BEGIN Document passage

- Trading Post
Tuesday, September 27, 2011
The Bike That Ruined My Blog... a Review of the Seven Axiom S
"That bike is going to ruin your blog," was the ominous first line of an email from a longtime reader. I had just announced my loaner arrangement with Seven Cycles and the Ride Studio Cafe, and this - in addition to the breathless account of my first paceline ride - proved simply too much for those who saw me as incompatible with such things. Would I soon be selling my loop frames and renaming the blog to "ugly bicycle?" Well, I will neither try to convince you that the Seven is "lovely in its own way," nor assure you that while the Seven was nice I still prefer lugs. I will simply describe my experience with this bike from the beginning and you can draw your own conclusions.
Some time in May, I test rode a Seven Axiom S at the Ride Studio Cafe in Lexington, MA - a bike and coffee shop that is also a Seven dealer. This was meant to be a one-time test ride: I wanted to try a bike that was different from what I normally ride, write about it, and that would be that. There were no demo models in exactly my size, and when given a choice between too small and too big I chose the latter - mainly because that bike had no toe overlap. This bicycle was almost identical in size to the 80s Bianchi on which I'd arrived, so the very helpful Rob Vandermark (who owns both the Ride Studio Cafe and Seven Cycles) measured it and set up the Seven so that my position would be the same. Another reason I chose the particular bike I did, was that it had a Campagnolo group installed. I told Rob that I had difficulty using Shimano brifters on all the modern roadbikes I'd attempted to ride in the past. He looked at the Tektro short reach brake levers on my own bike and said that if I liked how those felt then I should try Campagnolo - the design was very similar. He was right and I was able to brake comfortably.

END Document passage
BEGIN Extracted information

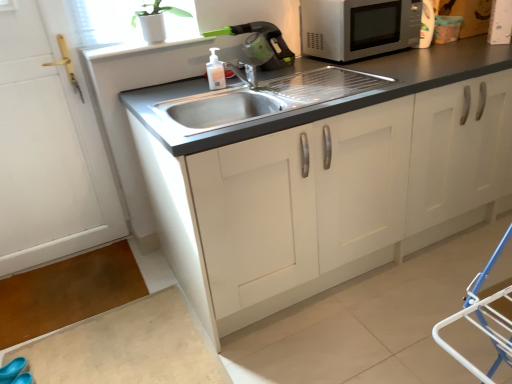
Find the location of a particular element. The image size is (512, 384). vacant space underneath white matte door at left (from a real-world perspective) is located at coordinates (74, 250).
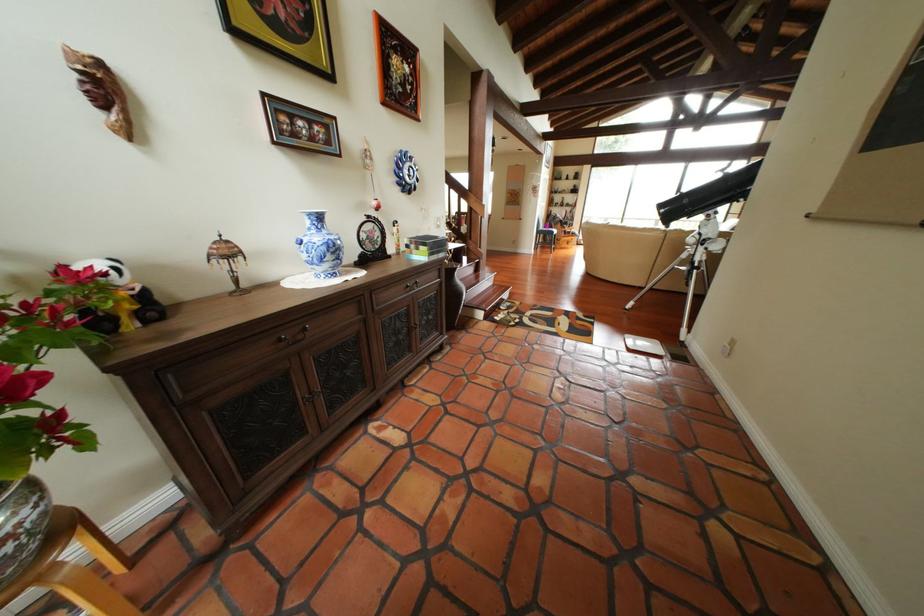
At what (x,y) coordinates should I click in order to perform the action: click on blue and white vase. Please return your answer as a coordinate pair (x, y). Looking at the image, I should click on pos(320,246).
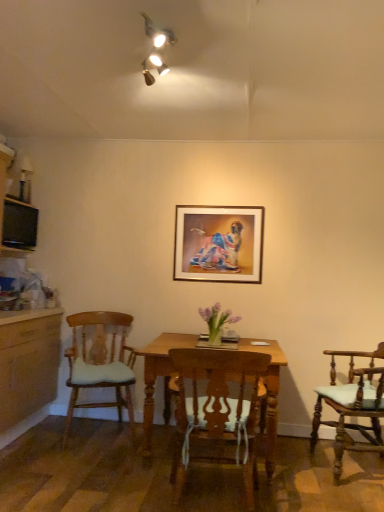
How much space does wooden chair with cushion at right, acting as the third chair starting from the left, occupy horizontally?

It is 58.50 centimeters.

Identify the location of wooden chair with cushion at right, acting as the third chair starting from the left. This screenshot has width=384, height=512. pyautogui.click(x=352, y=405).

Is black glossy television at left a part of wooden chair with cushion at left, placed as the 1th chair when sorted from left to right?

No, black glossy television at left is located outside of wooden chair with cushion at left, placed as the 1th chair when sorted from left to right.

Which object is closer to the camera, wooden chair with cushion at left, placed as the 1th chair when sorted from left to right, or black glossy television at left?

wooden chair with cushion at left, placed as the 1th chair when sorted from left to right, is in front.

Considering the sizes of objects wooden chair with cushion at left, placed as the 1th chair when sorted from left to right, and black glossy television at left in the image provided, who is thinner, wooden chair with cushion at left, placed as the 1th chair when sorted from left to right, or black glossy television at left?

With smaller width is black glossy television at left.

How far apart are wooden chair with cushion at left, arranged as the third chair when viewed from the right, and black glossy television at left?

wooden chair with cushion at left, arranged as the third chair when viewed from the right, is 1.07 meters away from black glossy television at left.

From their relative heights in the image, would you say wooden chair at center, the second chair from the left, is taller or shorter than wooden chair with cushion at left, arranged as the third chair when viewed from the right?

In the image, wooden chair at center, the second chair from the left, appears to be shorter than wooden chair with cushion at left, arranged as the third chair when viewed from the right.

Considering the positions of point (242, 461) and point (110, 353), is point (242, 461) closer or farther from the camera than point (110, 353)?

Point (242, 461).

Who is bigger, wooden chair at center, the second chair from the left, or wooden chair with cushion at left, placed as the 1th chair when sorted from left to right?

wooden chair with cushion at left, placed as the 1th chair when sorted from left to right, is bigger.

From the image's perspective, which object appears higher, wooden chair at center, the second chair from the left, or wooden chair with cushion at left, arranged as the third chair when viewed from the right?

From the image's view, wooden chair with cushion at left, arranged as the third chair when viewed from the right, is above.

Does gold-framed picture at center have a lesser height compared to black glossy television at left?

No, gold-framed picture at center is not shorter than black glossy television at left.

Where is `picture frame located on the right of black glossy television at left`? picture frame located on the right of black glossy television at left is located at coordinates (218, 244).

Which is in front, point (234, 210) or point (25, 230)?

The point (234, 210) is closer to the camera.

END Extracted information

*Set of tasks:*
A: In the bike review, who owns both the Ride Studio Cafe and Seven Cycles?
B: Return the portion of the bike review between "- Trading Post" and "your own conclusions.", inclusive.

*Solution list:*
A: Rob Vandermark

B:
- Trading Post
Tuesday, September 27, 2011
The Bike That Ruined My Blog... a Review of the Seven Axiom S
"That bike is going to ruin your blog," was the ominous first line of an email from a longtime reader. I had just announced my loaner arrangement with Seven Cycles and the Ride Studio Cafe, and this - in addition to the breathless account of my first paceline ride - proved simply too much for those who saw me as incompatible with such things. Would I soon be selling my loop frames and renaming the blog to "ugly bicycle?" Well, I will neither try to convince you that the Seven is "lovely in its own way," nor assure you that while the Seven was nice I still prefer lugs. I will simply describe my experience with this bike from the beginning and you can draw your own conclusions.